▽
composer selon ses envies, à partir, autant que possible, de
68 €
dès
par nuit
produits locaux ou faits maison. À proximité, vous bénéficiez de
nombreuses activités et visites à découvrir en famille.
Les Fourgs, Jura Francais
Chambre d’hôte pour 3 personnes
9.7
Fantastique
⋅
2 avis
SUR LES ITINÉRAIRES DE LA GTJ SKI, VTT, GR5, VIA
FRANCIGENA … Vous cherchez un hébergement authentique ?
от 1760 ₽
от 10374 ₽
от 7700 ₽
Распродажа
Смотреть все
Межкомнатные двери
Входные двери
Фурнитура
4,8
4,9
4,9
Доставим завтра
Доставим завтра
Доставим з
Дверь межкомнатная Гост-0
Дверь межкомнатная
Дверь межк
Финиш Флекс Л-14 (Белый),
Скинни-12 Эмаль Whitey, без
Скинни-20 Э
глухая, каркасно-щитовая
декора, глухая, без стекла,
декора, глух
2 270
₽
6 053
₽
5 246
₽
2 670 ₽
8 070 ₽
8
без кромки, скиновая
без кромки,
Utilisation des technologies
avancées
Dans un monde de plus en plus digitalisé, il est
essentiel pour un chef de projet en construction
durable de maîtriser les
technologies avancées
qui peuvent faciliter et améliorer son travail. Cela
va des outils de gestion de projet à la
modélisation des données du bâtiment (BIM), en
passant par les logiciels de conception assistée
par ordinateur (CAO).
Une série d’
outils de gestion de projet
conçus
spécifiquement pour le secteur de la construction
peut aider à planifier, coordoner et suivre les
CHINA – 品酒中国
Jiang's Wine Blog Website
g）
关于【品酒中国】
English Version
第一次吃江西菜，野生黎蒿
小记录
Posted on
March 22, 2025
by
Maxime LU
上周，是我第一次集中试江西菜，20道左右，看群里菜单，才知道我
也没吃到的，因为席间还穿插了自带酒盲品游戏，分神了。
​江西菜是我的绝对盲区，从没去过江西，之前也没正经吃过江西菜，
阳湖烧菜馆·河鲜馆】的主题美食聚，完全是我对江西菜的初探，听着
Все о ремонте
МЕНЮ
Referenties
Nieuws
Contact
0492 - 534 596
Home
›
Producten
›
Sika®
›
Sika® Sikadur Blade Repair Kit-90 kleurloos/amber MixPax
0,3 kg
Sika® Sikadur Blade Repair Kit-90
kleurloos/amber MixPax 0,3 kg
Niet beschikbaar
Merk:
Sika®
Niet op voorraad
△
◆ **What needs to be done**:
Swap "Fantastique" for "Superbe" in the data above and write out all of its lines again, with nothing else changed.

◆ **Reply to the exercise**:
composer selon ses envies, à partir, autant que possible, de
68 €
dès
par nuit
produits locaux ou faits maison. À proximité, vous bénéficiez de
nombreuses activités et visites à découvrir en famille.
Les Fourgs, Jura Francais
Chambre d’hôte pour 3 personnes
9.7
Superbe
⋅
2 avis
SUR LES ITINÉRAIRES DE LA GTJ SKI, VTT, GR5, VIA
FRANCIGENA … Vous cherchez un hébergement authentique ?
от 1760 ₽
от 10374 ₽
от 7700 ₽
Распродажа
Смотреть все
Межкомнатные двери
Входные двери
Фурнитура
4,8
4,9
4,9
Доставим завтра
Доставим завтра
Доставим з
Дверь межкомнатная Гост-0
Дверь межкомнатная
Дверь межк
Финиш Флекс Л-14 (Белый),
Скинни-12 Эмаль Whitey, без
Скинни-20 Э
глухая, каркасно-щитовая
декора, глухая, без стекла,
декора, глух
2 270
₽
6 053
₽
5 246
₽
2 670 ₽
8 070 ₽
8
без кромки, скиновая
без кромки,
Utilisation des technologies
avancées
Dans un monde de plus en plus digitalisé, il est
essentiel pour un chef de projet en construction
durable de maîtriser les
technologies avancées
qui peuvent faciliter et améliorer son travail. Cela
va des outils de gestion de projet à la
modélisation des données du bâtiment (BIM), en
passant par les logiciels de conception assistée
par ordinateur (CAO).
Une série d’
outils de gestion de projet
conçus
spécifiquement pour le secteur de la construction
peut aider à planifier, coordoner et suivre les
CHINA – 品酒中国
Jiang's Wine Blog Website
g）
关于【品酒中国】
English Version
第一次吃江西菜，野生黎蒿
小记录
Posted on
March 22, 2025
by
Maxime LU
上周，是我第一次集中试江西菜，20道左右，看群里菜单，才知道我
也没吃到的，因为席间还穿插了自带酒盲品游戏，分神了。
​江西菜是我的绝对盲区，从没去过江西，之前也没正经吃过江西菜，
阳湖烧菜馆·河鲜馆】的主题美食聚，完全是我对江西菜的初探，听着
Все о ремонте
МЕНЮ
Referenties
Nieuws
Contact
0492 - 534 596
Home
›
Producten
›
Sika®
›
Sika® Sikadur Blade Repair Kit-90 kleurloos/amber MixPax
0,3 kg
Sika® Sikadur Blade Repair Kit-90
kleurloos/amber MixPax 0,3 kg
Niet beschikbaar
Merk:
Sika®
Niet op voorraad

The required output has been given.